A self-styled "revolutionary" warrior for the marginalized -- black and Indigenous people, the poor and the young -- Petro promises to address hunger and inequality.
This was his third presidential race.
"He believes it's his destiny ... that he's the only person who can save Colombia," said a source close to the president-elect.
The father of six is seen as a good orator, though not necessarily charismatic. He is a map buff, and a keen social media user.
Born into a modest family on Colombia's Caribbean coast, Petro embraced leftist politics as a teenager after the 1973 coup d'etat in Chile that unseated Marxist president Salvador Allende.
He joined the M-19 urban guerrilla group as a 17-year-old, but insisted afterwards that his role in Colombia's decades of civil war was as an organizer, never a fighter.
Petro was captured by the military in 1985 and claimed to have been tortured before spending almost two years in jail on arms charges.
He was freed and the M-19 signed a peace deal with the government in 1990. He has since served as a lower house legislator, senator and mayor.
Petro's critics have sought to portray him as a radical populist who will bring about a Venezuela-style economic collapse.
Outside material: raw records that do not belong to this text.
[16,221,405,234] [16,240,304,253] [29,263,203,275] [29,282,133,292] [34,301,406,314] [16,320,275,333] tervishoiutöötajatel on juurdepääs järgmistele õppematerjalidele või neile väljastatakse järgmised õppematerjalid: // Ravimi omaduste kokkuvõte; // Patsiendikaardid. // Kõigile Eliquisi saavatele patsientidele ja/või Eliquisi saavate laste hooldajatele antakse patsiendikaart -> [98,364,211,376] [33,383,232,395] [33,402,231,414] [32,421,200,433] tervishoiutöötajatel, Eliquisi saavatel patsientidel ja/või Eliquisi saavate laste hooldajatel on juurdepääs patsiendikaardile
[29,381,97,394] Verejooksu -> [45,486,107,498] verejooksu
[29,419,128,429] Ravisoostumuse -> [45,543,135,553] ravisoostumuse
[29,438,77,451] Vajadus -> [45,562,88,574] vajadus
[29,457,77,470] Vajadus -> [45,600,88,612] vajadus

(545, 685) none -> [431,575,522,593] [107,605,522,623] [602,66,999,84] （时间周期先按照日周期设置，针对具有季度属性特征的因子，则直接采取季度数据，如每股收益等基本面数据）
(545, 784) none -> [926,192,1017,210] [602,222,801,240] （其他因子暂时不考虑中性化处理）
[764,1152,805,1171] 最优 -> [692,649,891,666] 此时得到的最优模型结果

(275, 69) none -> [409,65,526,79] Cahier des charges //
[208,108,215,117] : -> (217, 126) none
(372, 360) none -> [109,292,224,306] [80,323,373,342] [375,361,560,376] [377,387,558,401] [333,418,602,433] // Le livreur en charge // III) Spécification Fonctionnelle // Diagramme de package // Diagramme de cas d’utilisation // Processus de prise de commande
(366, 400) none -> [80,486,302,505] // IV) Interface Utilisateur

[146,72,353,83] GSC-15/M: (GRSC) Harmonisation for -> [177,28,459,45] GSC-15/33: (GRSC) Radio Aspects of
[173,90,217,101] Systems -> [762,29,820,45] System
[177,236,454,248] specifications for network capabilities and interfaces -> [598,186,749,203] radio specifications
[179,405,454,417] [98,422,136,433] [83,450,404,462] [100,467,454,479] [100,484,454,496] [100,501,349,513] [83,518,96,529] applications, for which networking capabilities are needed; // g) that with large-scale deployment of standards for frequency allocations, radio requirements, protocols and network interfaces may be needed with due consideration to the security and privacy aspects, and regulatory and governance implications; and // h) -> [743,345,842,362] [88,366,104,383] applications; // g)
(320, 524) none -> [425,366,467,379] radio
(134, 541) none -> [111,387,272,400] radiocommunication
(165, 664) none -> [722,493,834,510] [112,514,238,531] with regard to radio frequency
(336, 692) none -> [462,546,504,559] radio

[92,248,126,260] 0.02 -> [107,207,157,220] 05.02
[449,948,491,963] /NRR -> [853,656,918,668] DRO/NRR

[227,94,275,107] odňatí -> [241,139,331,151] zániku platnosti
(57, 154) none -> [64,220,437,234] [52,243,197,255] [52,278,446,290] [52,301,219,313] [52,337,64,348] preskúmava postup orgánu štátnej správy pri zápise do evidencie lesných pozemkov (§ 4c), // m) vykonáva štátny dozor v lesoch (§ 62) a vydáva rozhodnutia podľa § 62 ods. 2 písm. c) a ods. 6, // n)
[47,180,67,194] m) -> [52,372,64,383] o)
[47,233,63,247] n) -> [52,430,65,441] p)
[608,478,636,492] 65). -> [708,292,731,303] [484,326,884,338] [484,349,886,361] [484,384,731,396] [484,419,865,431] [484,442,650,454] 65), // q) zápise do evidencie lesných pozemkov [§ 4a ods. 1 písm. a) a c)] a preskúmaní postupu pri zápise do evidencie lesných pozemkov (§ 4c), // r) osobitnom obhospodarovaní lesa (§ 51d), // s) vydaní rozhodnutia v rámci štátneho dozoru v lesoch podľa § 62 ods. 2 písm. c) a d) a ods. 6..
He has, however, railed against the "banana republic" rule of Colombia's neighbor and vowed there would be no expropriation on his watch.
"I can't imagine Petro would pursue that for two reasons: his whole adult life has been looking for the big prize as Colombia president and he's smart enough to know Venezuela is a complete disaster," Michael Shifter, of the Inter-American Dialogue think tank, told AFP.
In a country with a tradition of political killings, Petro is no stranger to death threats and travels in a convoy of a dozen armored vehicles accompanied by police on motorcycles, an ambulance and snipers.
He has said he would reopen negotiations with Colombia's last guerrilla group, the ELN, and seek to peacefully dismantle the drug trade.
"This is a very ambitious plan, it's very important, however, because it's the only real exit route to the conflict," Elizabeth Dickinson, Colombia analyst at International Crisis Group in Bogota, told AFP.
Petro has made it his mission to address climate change, somewhat controversially by phasing out crude oil exploration -- a major income-earner for Colombia.
He was also accused of playing a "dangerous" game by regularly evoking potential fraud in the lead up to Sunday's vote, and on the day itself.